Desmond Doss was born in Lynchburg, Virginia, to William Thomas Doss (1893–1989), a carpenter, and Bertha Edward Doss (née Oliver) (1899–1983), a homemaker and shoe factory worker. His mother raised him as a devout Seventh-day Adventist and instilled Sabbath-keeping, nonviolence, and a vegetarian lifestyle in his upbringing. He grew up in the Fairview Heights area of Lynchburg, Virginia, alongside his older sister Audrey and younger brother Harold.
Doss attended the Park Avenue Seventh-day Adventist Church school until the eighth grade and subsequently found a job at the Lynchburg Lumber Company to support his family during the Great Depression.
Doss refused to kill an enemy soldier or carry a weapon into combat because of his personal beliefs as a Seventh-day Adventist. He consequently became a medic assigned to the 2nd Platoon, Company B, 1st Battalion, 307th Infantry, 77th Infantry Division.
Before the outbreak of World War II, Doss was employed as a joiner at a shipyard in Newport News, Virginia. He chose military service, despite being offered a deferment because of his shipyard work, on April 1, 1942, at Camp Lee, Virginia. He was sent to Fort Jackson in South Carolina for training with the reactivated 77th Infantry Division. Meanwhile, his brother Harold served aboard the USS Lindsey.
Doss married Dorothy Pauline Schutte on August 17, 1942, and they had one child, Desmond "Tommy" Doss Jr., born in 1946. Dorothy died on November 17, 1991, from a car accident. Doss remarried on July 1, 1993, to Frances May Duman.
While serving with his platoon in 1944 on Guam and the Philippines, he was awarded two Bronze Star Medals with a "V" device, for exceptional valor in aiding wounded soldiers under fire. During the Battle of Okinawa, he saved the lives of 50–100 wounded infantrymen atop the area known by the 96th Division as the Maeda Escarpment or Hacksaw Ridge.
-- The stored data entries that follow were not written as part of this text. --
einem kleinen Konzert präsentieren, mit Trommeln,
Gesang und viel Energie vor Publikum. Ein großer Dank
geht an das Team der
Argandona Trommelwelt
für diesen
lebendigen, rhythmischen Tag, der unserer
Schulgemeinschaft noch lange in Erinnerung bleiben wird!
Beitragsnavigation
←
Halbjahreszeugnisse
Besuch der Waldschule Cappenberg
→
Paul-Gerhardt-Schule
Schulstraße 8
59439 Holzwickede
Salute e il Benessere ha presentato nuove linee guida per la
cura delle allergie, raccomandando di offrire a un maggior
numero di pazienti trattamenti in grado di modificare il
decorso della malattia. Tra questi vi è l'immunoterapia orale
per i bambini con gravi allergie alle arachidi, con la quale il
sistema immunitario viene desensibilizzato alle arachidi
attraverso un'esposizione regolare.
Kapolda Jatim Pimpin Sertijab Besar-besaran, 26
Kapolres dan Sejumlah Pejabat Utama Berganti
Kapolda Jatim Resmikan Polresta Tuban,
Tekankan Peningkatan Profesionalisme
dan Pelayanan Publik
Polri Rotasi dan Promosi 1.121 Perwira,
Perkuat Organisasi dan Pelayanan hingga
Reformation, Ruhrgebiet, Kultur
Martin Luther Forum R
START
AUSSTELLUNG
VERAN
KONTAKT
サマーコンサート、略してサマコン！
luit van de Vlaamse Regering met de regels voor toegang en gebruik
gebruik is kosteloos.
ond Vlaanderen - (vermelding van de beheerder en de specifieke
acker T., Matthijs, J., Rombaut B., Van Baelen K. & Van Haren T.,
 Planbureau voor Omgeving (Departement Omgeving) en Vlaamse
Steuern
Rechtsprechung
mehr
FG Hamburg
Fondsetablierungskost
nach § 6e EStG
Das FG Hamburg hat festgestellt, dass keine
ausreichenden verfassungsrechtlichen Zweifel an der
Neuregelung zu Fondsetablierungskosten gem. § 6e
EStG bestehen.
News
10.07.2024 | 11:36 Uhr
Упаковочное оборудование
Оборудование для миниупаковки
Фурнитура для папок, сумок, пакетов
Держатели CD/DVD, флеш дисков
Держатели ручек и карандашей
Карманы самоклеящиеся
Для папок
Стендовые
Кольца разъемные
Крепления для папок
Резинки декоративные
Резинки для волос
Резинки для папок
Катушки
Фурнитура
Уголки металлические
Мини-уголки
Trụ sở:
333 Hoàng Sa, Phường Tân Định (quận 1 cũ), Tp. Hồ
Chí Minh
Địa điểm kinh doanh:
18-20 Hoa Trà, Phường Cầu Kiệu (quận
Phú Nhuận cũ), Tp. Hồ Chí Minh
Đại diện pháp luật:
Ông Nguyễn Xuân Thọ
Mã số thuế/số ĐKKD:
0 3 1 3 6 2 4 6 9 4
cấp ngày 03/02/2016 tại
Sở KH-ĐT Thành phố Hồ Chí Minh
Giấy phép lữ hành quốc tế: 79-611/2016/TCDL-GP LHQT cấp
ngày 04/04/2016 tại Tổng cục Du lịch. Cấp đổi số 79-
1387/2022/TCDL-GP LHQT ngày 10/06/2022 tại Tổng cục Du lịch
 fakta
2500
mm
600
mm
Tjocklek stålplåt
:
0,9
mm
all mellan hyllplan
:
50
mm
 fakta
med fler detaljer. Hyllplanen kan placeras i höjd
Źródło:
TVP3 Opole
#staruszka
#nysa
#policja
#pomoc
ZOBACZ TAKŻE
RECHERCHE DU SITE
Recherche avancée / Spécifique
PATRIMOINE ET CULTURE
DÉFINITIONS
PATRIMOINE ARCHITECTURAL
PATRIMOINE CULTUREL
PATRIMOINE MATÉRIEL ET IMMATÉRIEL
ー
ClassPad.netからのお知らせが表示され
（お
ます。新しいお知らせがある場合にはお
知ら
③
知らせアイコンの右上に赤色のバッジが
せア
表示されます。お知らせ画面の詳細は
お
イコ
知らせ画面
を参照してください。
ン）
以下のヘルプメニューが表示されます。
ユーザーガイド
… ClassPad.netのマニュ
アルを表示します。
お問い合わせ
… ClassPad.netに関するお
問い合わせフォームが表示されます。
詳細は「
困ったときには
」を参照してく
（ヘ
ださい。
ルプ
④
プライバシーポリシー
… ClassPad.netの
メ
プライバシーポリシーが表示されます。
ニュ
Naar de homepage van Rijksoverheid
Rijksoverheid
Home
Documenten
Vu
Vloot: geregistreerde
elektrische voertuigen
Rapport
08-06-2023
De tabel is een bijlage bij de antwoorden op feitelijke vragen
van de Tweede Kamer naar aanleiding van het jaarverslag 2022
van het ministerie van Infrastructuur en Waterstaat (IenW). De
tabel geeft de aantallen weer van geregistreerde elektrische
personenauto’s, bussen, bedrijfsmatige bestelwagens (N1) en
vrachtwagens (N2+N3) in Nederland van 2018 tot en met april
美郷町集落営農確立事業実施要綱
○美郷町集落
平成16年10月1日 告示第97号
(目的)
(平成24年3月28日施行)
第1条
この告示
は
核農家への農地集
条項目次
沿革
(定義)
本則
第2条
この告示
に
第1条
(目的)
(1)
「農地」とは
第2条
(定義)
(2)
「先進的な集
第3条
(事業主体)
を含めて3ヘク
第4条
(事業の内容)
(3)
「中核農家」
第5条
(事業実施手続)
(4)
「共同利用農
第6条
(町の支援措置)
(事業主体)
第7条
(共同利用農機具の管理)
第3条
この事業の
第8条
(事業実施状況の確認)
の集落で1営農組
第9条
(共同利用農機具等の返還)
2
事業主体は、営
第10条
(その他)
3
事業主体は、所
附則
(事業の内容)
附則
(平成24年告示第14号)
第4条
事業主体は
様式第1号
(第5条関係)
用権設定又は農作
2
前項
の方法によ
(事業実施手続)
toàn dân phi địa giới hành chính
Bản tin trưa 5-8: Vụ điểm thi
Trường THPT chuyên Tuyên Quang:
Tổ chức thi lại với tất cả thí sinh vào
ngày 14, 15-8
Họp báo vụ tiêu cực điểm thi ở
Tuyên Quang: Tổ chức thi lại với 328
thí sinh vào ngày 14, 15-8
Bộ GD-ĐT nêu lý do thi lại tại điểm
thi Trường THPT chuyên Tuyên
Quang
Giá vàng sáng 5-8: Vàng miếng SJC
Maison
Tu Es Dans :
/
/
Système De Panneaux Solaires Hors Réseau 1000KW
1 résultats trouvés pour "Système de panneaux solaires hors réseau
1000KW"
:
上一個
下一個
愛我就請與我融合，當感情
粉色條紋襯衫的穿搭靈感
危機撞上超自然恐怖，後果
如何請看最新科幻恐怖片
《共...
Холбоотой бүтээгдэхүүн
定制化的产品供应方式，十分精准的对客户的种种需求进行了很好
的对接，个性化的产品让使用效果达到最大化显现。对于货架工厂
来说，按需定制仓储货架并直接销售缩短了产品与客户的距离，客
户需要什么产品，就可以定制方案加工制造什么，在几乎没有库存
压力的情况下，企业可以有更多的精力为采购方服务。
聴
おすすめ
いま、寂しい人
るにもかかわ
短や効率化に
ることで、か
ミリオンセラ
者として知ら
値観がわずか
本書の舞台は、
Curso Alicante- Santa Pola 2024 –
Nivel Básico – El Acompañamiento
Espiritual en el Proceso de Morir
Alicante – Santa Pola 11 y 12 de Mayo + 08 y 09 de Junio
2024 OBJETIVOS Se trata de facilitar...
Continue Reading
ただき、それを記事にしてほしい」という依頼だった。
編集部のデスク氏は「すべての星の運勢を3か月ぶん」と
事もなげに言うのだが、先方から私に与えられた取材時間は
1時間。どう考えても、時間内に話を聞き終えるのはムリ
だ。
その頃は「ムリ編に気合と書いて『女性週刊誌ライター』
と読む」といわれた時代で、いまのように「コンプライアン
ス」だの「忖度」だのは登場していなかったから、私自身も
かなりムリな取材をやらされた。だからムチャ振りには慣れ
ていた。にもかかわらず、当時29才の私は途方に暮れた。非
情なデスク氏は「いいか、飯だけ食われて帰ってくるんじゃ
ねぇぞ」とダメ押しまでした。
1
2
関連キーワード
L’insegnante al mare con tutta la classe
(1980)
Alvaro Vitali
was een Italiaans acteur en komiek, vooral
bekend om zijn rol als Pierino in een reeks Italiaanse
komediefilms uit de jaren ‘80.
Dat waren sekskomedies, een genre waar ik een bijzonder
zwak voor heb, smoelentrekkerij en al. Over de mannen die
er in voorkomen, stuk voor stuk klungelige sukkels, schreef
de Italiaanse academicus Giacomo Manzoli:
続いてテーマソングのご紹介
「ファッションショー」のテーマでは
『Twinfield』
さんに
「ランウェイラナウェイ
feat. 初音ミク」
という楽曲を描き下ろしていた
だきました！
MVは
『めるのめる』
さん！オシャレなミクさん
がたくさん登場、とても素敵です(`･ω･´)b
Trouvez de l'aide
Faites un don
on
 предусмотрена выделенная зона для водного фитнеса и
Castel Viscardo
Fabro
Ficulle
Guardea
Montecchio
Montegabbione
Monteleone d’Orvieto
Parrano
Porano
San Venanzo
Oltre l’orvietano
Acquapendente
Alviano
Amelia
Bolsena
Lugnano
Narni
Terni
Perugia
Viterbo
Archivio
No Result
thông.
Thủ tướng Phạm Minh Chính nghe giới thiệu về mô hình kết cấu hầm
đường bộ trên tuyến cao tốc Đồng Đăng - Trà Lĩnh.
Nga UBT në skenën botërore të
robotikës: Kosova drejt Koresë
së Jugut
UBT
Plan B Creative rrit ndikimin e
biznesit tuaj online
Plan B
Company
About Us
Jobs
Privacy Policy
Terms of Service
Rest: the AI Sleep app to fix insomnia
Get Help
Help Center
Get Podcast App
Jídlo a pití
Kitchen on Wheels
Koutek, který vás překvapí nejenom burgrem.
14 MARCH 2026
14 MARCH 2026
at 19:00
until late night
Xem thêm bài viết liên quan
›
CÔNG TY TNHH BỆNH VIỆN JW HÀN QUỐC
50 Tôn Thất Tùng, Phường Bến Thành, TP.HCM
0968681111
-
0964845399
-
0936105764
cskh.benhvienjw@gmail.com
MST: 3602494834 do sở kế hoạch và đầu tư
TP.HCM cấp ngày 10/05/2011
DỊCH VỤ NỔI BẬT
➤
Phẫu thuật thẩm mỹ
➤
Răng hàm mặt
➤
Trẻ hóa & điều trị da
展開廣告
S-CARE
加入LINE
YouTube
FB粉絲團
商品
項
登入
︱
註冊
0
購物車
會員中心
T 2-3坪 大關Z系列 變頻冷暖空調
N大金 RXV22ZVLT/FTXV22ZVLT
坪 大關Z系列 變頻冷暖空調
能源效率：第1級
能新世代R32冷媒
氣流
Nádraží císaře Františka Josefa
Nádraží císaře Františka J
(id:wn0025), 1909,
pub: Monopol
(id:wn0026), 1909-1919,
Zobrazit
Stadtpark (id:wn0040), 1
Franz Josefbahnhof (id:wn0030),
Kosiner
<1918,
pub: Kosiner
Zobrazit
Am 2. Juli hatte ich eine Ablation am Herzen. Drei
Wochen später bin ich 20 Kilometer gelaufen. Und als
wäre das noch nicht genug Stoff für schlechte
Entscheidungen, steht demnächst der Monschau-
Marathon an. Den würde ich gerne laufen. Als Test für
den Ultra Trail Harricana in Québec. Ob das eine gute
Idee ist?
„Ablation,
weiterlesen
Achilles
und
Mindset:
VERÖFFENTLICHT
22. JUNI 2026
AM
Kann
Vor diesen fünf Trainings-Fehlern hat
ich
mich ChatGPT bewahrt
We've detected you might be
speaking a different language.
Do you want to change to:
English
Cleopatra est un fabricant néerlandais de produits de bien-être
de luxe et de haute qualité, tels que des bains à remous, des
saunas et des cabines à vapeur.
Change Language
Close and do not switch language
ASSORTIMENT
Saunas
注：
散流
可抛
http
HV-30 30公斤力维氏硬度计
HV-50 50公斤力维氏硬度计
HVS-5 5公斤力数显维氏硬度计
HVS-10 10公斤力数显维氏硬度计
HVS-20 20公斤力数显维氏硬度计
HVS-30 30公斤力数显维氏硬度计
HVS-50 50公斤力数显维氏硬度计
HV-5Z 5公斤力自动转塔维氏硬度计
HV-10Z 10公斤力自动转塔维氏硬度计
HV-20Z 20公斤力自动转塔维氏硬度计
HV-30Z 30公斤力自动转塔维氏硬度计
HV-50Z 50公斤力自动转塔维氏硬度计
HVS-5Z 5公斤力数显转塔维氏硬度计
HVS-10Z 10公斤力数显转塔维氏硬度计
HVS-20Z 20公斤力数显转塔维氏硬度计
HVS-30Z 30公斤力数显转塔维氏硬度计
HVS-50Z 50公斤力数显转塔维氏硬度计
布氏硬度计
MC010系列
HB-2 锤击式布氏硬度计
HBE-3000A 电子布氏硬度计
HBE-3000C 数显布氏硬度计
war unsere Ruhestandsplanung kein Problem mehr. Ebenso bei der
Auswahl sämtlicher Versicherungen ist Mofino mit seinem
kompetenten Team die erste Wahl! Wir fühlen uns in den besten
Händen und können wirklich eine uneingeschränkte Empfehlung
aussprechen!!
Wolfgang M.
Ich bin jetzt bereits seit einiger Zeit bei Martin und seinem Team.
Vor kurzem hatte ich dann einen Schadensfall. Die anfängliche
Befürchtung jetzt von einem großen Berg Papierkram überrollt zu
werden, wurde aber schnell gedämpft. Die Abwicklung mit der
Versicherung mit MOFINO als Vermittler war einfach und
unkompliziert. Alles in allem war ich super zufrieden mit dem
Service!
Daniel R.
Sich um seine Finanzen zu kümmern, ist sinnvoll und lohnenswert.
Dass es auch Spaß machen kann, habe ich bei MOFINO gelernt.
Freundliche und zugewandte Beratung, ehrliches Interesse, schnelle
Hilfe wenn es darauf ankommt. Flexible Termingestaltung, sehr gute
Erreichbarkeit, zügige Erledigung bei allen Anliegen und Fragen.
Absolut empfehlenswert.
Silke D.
Doss said frequently after saving a wounded soldier: "help me get one more". This phrase motivated him to keep searching for soldiers
Doss was wounded four times in Okinawa and was evacuated on May 21, 1945, aboard the USS Mercy. Doss suffered a left arm fracture from a sniper's bullet and at one point had seventeen pieces of shrapnel embedded in his body. He was awarded the Medal of Honor for his actions in Okinawa.
After the war, Doss initially planned to continue his career in carpentry, but extensive damage to his left arm made him unable to do so. In 1946, Doss was diagnosed with tuberculosis, which he had contracted on Leyte. He underwent treatment for five and a half years – which cost him a lung and five ribs – before being discharged from the hospital in August 1951 with 90% disability.
Doss continued to receive treatment from the military, but after an overdose of antibiotics rendered him completely deaf in 1976, he was given 100% disability; he was able to regain his hearing after receiving a cochlear implant in 1988. Despite the severity of his injuries, Doss managed to raise a family on a small farm in Rising Fawn, Georgia.
After being hospitalized for difficulty breathing, Doss died on March 23, 2006, at his home in Piedmont, Alabama. He was buried on April 3, 2006, in the National Cemetery in Chattanooga, Tennessee. Frances died three years later on February 3, 2009, at the Piedmont Health Care Center in Piedmont, Alabama.
Hacksaw Ridge is a 2016 biographical war drama film directed by Mel Gibson and written by Andrew Knight and Robert Schenkkan, based on the 2004 documentary The Conscientious Objector. The film focuses on the World War II experiences of Desmond Doss, an American pacifist combat medic who, as a Seventh-day Adventist Christian, refused to carry or use a weapon or firearm of any kind. Doss became the first conscientious objector to be awarded the Medal of Honor, for service above and beyond the call of duty during the Battle of Okinawa. Andrew Garfield stars as Doss, with Sam Worthington, Luke Bracey, Teresa Palmer, Hugo Weaving, Rachel Griffiths, and Vince Vaughn in supporting roles.